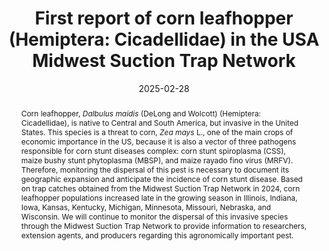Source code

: ---
title: 'First report of corn leafhopper (Hemiptera: Cicadellidae) in the USA Midwest Suction Trap Network'
date: '2025-02-28'
doi: ''
journal: Insecta Mundi
issue: '1110'
pagination: '1–10'
zoobank: 'urn:lsid:zoobank.org:pub:685E13F0-9241-495F-A91D-899AFAC4470F'
authors:
  - first_name: 'Doris M.'
    last_name: 'Lagos-Kutz'
    affiliation: 'Illinois Natural History Survey-Prairie Research Institute, University of Illinois at Urbana-Champaign, 1816 South Oak Street, Champaign, Illinois, 61820, USA'
    email: 'dlagos@illinois.edu'
    orcid: ''

  - first_name: 'Isabel'
    last_name: 'Plasencia'
    affiliation: 'Department of Crop Sciences, University of Illinois at Urbana-Champaign, 1102 S. Goodwin Avenue, Urbana, Illinois, 61801, USA'
    email: 'Isabel7@illinois.edu'
    orcid: ''

  - first_name: 'Christopher H.'
    last_name: 'Dietrich'
    affiliation: 'Illinois Natural History Survey-Prairie Research Institute, University of Illinois at Urbana-Champaign, 607 E. Peabody Drive, Champaign, Illinois, 61820, USA'
    email: 'chdietri@illinois.edu'
    orcid: ''

  - first_name: 'Joseph'
    last_name: 'LaForest'
    affiliation: 'Department of Entomology, University of Georgia, 2360 Rainwater Road, Tifton, Georgia, 31793, USA'
    email: 'laforest@uga.edu'
    orcid: ''

  - first_name: 'Brian'
    last_name: 'McCornack'
    affiliation: 'Department of Entomology, Manhattan State University, 1603 Old Claflin Pl., Manhattan, Kansas, 66506, USA'
    email: 'mccornac@ksu.edu'
    orcid: ''

  - first_name: 'Erin'
    last_name: 'Hodgson'
    affiliation: 'Department of Plant Pathology, Entomology and Microbiology, Iowa State University, 2213 Pammel Drive, Ames, Iowa, 50011, USA'
    email: 'ewh@iastate.edu'
    orcid: ''

  - first_name: 'Raul T.'
    last_name: 'Villanueva'
    affiliation: 'Department of Entomology, University of Kentucky, 1205 Hopkinsville Street P.O. Box 469, Princeton, Kentucky, 42445, USA'
    email: 'raul.villanueva@uky.edu'
    orcid: ''

  - first_name: 'Nicholas J.'
    last_name: 'Seiter'
    affiliation: 'Department of Crop Sciences, University of Illinois at Urbana-Champaign, 1102 S. Goodwin Avenue, Urbana, Illinois, 61801, USA'
    email: 'nseiter@illinois.edu'
    orcid: ''

  - first_name: 'Anthony J.'
    last_name: 'McMechan'
    affiliation: 'Department of Entomology, University of Nebraska-Lincoln, 105B Entomology Hall, Lincoln, Nebraska, 68583, USA'
    email: 'justin.mcmechan@unl.edu'
    orcid: ''

  - first_name: 'Michael S.'
    last_name: 'Crossley'
    affiliation: 'Department of Entomology and Wildlife Ecology, University of Delaware, Newark, Delaware, 19716, USA'
    email: 'crossley@udl.edu'
    orcid: ''

  - first_name: 'Steven J.'
    last_name: 'Clough'
    affiliation: 'United States Department of Agriculture-Agricultural Research Service, 1101 W Peabody Drive, Urbana, Illinois, 61801, USA'
    email: 'steven.clough@usda.gov'
    orcid: ''


download: 'https://drive.google.com/file/d/1G0u_0uM61Gl2hAyR3W5UyYiM8aoVMpmS/view?usp=sharing'

supplementary:

keywords:
  - Host plant
  - corn
  - corn stunt disease
  - monitoring
  - distribution

categories:
  - Hemiptera
  - Cicadellidae
  
references:
  - authors: Bahlai CA, Schaafsma AW, Lagos DM, Voegtlin DJ, Smith JL, Welsman JA, Xue Y, DiFonzo C, Hallett RH.
    year: 2014
    title: 'Factors inducing migratory forms of soybean aphid and an examination of North American spatial dynamics of this species in the context of migratory behavior. Agriculture and Forest Entomology 16(3)'
    pages: 240–250
    doi: 
    url: 
    access: 

  - authors: Bradfute OE, Tsai JH, Gordon DT.
    year: 1981
    title: 'Spiroplasma and viruses associated with maize epidemic in southern Florida. Plant Disease 65'
    pages: 837–841
    doi: 
    url: 
    access: 

  - authors: Crossley MS, Hogg DB.
    year: 2015
    title: 'Potential overwintering locations of soybean aphid (Hemiptera: Aphididae) colonizing soybean in Ohio and Wisconsin. Environmental Entomology 44(2)'
    pages: 210–222
    doi: 
    url: 
    access: 

  - authors: Crossley MS, Lagos-Kutz DM, Davis TS, Eigenbrode SD, Hartman GL, Voegtlin DJ, Snyder WE.
    year: 2022
    title: 'Precipitation change accentuates or reverses temperature effects on aphid dispersal. Ecological Applications 32(5): e2593.'
    pages: 
    doi: 
    url: 
    access: 

  - authors: Crossley MS, Meier AR, Baldwin EM, Berry LL, Crenshaw LC, Hartman GL, Lagos-Kutz D, Nichols DH, Patel K, Varriano S, Snyder WE, Moran MD.
    year: 2020
    title: 'No net insect abundance and diversity decline across US long term ecological research sites. Nature Ecology and Evolution 4'
    pages: 1368–1376
    doi: 
    url: 
    access: 

  - authors: Crossley MS, Smith OM, Davis TS, Eigenbrode SD, Hartman GL, Lagos-Kutz DM, Halbert SE, Voegtlin DJ, Moran MD, Snyder WE.
    year: 2021
    title: 'Complex life histories predispose aphids to recent abundance declines. Global Change Biology 27(18)'
    pages: 4283–4293
    doi: 
    url: 
    access: 

  - authors: Geist L.
    year: 2024
    title: 'First Case of Corn Stunt Confirmed in Missouri | MU Extension.'
    pages: 
    doi: 
    url: https://extension.missouri.edu/
    access: (Last accessed 21 January 2025.)

  - authors: Faris AM, Rodrigues Duffeck M, Olson JD, Espindola AS, Muller L, Velasco SE, Zambiasi JM.
    year: 2024
    title: 'First report of <i>Dalbulus maidis </i>(DeLong and Wolcott) (Hemiptera: Cicadellidae) in Oklahoma. Insects 15'
    pages: 778
    doi: 
    url: 
    access: 

  - authors: Frazier NW.
    year: 1945
    title: 'A streak disease of corn in California. Plant Disease Reporter 29'
    pages: 212–213
    doi: 
    url: 
    access: 

  - authors: Keough S, Danielson J, Marshall JM, Lagos-Kutz D, Voegtlin DJ, Srinivasan R, Nachappa P.
    year: 2018
    title: 'Factors affecting population dynamics of thrips vectors of soybean vein necrosis virus. Environmental Entomology 47(3)'
    pages: 734–740
    doi: 
    url: 
    access: 

  - authors: Lagos-Kutz DM, Clark RB, Seiter N, Clough SJ, Hartman GL, Crossley M.
    year: 2024
    title: 'Tracking flight activity of potato leafhoppers (Hemiptera: Cicadellidae) with the Midwest Suction Trap Network. Environmental Entomology 53(3)'
    pages: 433–441
    doi: 
    url: 
    access: 

  - authors: Lagos-Kutz D, DiFonzo C, Hartman GL.
    year: 2021
    title: 'New records of aphids (Hemiptera: Aphididae) on hemp found in the Midwest USA. The Great Lake Entomologist 54(2)'
    pages: 193–199
    doi: 
    url: 
    access: 

  - authors: Lagos-Kutz D, Potter B, DiFonzo C, Russell H, Hartman GL.
    year: 2018a
    title: 'Two aphid species, <i>Phorodon cannabis </i>and <i>Rhopalosiphum rufiabdominale</i>, identified as potential pests on industrial hemp, <i>Cannabis sativa </i>L., in the US Midwest. Crop, Forage & Turfgrass Management 4'
    pages: 180032
    doi: 
    url: 
    access: 

  - authors: Hartman G.
    year: 2018b
    title: 'Dispersal records of the sugarcane aphid, <i>Melanaphis sacchari </i>(Zehntner) (Hemiptera: Aphididae), through the Midwest Suction Trap Network. Florida Entomologist 101(3)'
    pages: 508–510
    doi: 
    url: 
    access: 

  - authors: Lagos-Kutz D, Voegtlin DJ, Onstad D, Hogg D, Ragsdale D, Tilmon K, Hodgson E, DiFonzo C, Groves R, Krupke C, LaForest J, Seiter NJ, Duerr E, Bradford B, Hartman GL.
    year: 2020
    title: 'The soybean aphid suction trap network: Sampling the aerobiological “Soup”. American Entomologist 66(1)'
    pages: 48–55
    doi: 
    url: 
    access: 

  - authors: Muturi EJ, Lagos-Kutz D, Dunlap C, Ramirez JL, Rooney AP, Hartman GL, Fields CJ, Rendon G, Kim CH.
    year: 2018
    title: 'Mosquito microbiota cluster by host sampling location. Parasites Vectors 11(1)'
    pages: 468
    doi: 
    url: 
    access: 

  - authors: Nault LR.
    year: 1980
    title: 'Maize bushy stunt and corn stunt: a comparison of disease symptoms, pathogen host ranges, and vectors. Phytopathology 70'
    pages: 659–662
    doi: 
    url: 
    access: 

  - authors: Nault LR.
    year: 1990
    title: 'Evolution of an insect pest: maize and the corn leafhopper, a case study. Maydica 35'
    pages: 165–175
    doi: 
    url: 
    access: 

  - authors: Nault LR, Knoke JK.
    year: 1981
    title: 'Maize vectors [Virus]. p. 77–84. In: Gordon DT, Knoke JK, Scott GE (eds.). Virus and virus like diseases of maize in the United States. Southern Cooperative Series Bulletin 247. Southern Regional Research Center; New Orleans, LA. 218 p.'
    pages: 
    doi: 
    url: 
    access: 

  - authors: Nelson S.
    year: 2024
    title: 'Kansas Corn Hit By Corn Stunt Disease Outbreak.'
    pages: 
    doi: 
    url: https://kansasagconnection.com/news/
    access: (Last accessed 9 January 2025.)

  - authors: Oliveira CM, Frizzas MR.
    year: 2021
    title: 'Eight decades of <i>Dalbulus maidis </i>(DeLong & Wolcott) (Hemiptera, Cicadellidae) in Brazil: What we know and what we need to know. Neotropical Entomology 51'
    pages: 1–17
    doi: 
    url: 
    access: 

  - authors: Onofre R, McCornack B, Zukoff A, Day C.
    year: 2024
    title: 'Agronomy eUpdate October 3rd, 2024 : Issue 1023. Corn Stunt Spiroplasma: a New Threat to Corn.'
    pages: 
    doi: 
    url: https://eupdate.agronomy.ksu.edu/article/corn-stunt-spiroplasma-a-newthreat-
    access: (Last accessed 9 January 2025.)

  - authors: Schmidt NP, O’Neal ME, Anderson PF, Lagos DM, Voegtlin DJ, Bailey W, Caragea PC, Cullen EM, Difonzo CD, Elliott K, Gratton C, Johnson D, Krupke C, McCornack BP, O’Neil R, Ragsdale DW, Tilmon KJ, Witworth J.
    year: 2012
    title: 'Spatial distribution of <i>Aphis glycines </i>(Hemiptera: Aphididae): A summary of the suction trap network. Journal of Economic Entomology 105'
    pages: 259–271
    doi: 
    url: 
    access: 

  - authors: Stoner WN, Ullstrup AJ.
    year: 1964
    title: 'Corn stunt disease. Information sheet 844. Mississippi Agricultural Experimentation Station; Mississippi State, MS. 5 p.'
    pages: 
    doi: 
    url: 
    access: 

  - authors: Thekke-Veetil T, Lagos-Kutz DM, Domier LL, McCoppin NK, Hartman GL, Clough SJ.
    year: 2024
    title: 'Exploring virus diversity in the potato leafhopper (<i>Empoasca fabae</i>), an economically important agricultural pest. Viruses 16'
    pages: 1305
    doi: 
    url: 
    access: 

  - authors: Thekke-Veetil T, Lagos-Kutz D, McCoppin NK, Hartman GL, Ju H, Lim H, Domier LL.
    year: 2020
    title: 'Soybean thrips (Thysanoptera: Thripidae) harbor highly diverse populations of arthropod, fungal and plant viruses. Viruses 12'
    pages: 1376
    doi: 
    url: 
    access: 

  - authors: Triplehorn BW, Nault LR.
    year: 1985
    title: 'Phylogenetic classification of the genus <i>Dalbulus </i>(Homoptera: Cicadellidae), and notes on the phylogeny of the Macrostelini. Annals of the Entomological Society of America 78'
    pages: 291–315
    doi: 
    url: 
    access: 

  - authors: Tsai JH, Miller JW.
    year: 1995
    title: 'Corn stunt spiroplasma. Plant Pathology Circular 373'
    pages: 1–3
    doi: 
    url: 
    access: 

  - authors: Virla EG.
    year: 2024
    title: '<i>Dalbulus maidis </i>(Hemiptera: Cicadellidae), vector del “achaparramiento or raquitismo” del maíz. Miscelanea 152'
    pages: 1–49
    doi: 
    url: 
    access: 

  - authors: Wang Y, Yang F.
    year: 2024
    title: 'First Detection of Corn Leafhopper in Minnesota in 2024.'
    pages: 
    doi: 
    url: https://blog-crop-news.extension.umn.edu/2024/10/first-detection-of-corn-leafhopper-in.
    access: (Last accessed 21 January 2025.)

abstract: 'Corn leafhopper, <i>Dalbulus maidis</i> (DeLong and Wolcott) (Hemiptera: Cicadellidae), is native to Central and South America, but invasive in the United States. This species is a threat to corn, <i>Zea mays</i> L., one of the main crops of economic importance in the US, because it is also a vector of three pathogens responsible for corn stunt diseases complex: corn stunt spiroplasma (CSS), maize bushy stunt phytoplasma (MBSP), and maize rayado fino virus (MRFV). Therefore, monitoring the dispersal of this pest is necessary to document its geographic expansion and anticipate the incidence of corn stunt disease. Based on trap catches obtained from the Midwest Suction Trap Network in 2024, corn leafhopper populations increased late in the growing season in Illinois, Indiana, Iowa, Kansas, Kentucky, Michigan, Minnesota, Missouri, Nebraska, and Wisconsin. We will continue to monitor the dispersal of this invasive species through the Midwest Suction Trap Network to provide information to researchers, extension agents, and producers regarding this agronomically important pest.'
---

========================================================================

→ **Assigned task**:
From the entries above, pull out each line that includes "diversity".

→ **Finished task**:
    title: 'No net insect abundance and diversity decline across US long term ecological research sites. Nature Ecology and Evolution 4'
    title: 'Exploring virus diversity in the potato leafhopper (<i>Empoasca fabae</i>), an economically important agricultural pest. Viruses 16'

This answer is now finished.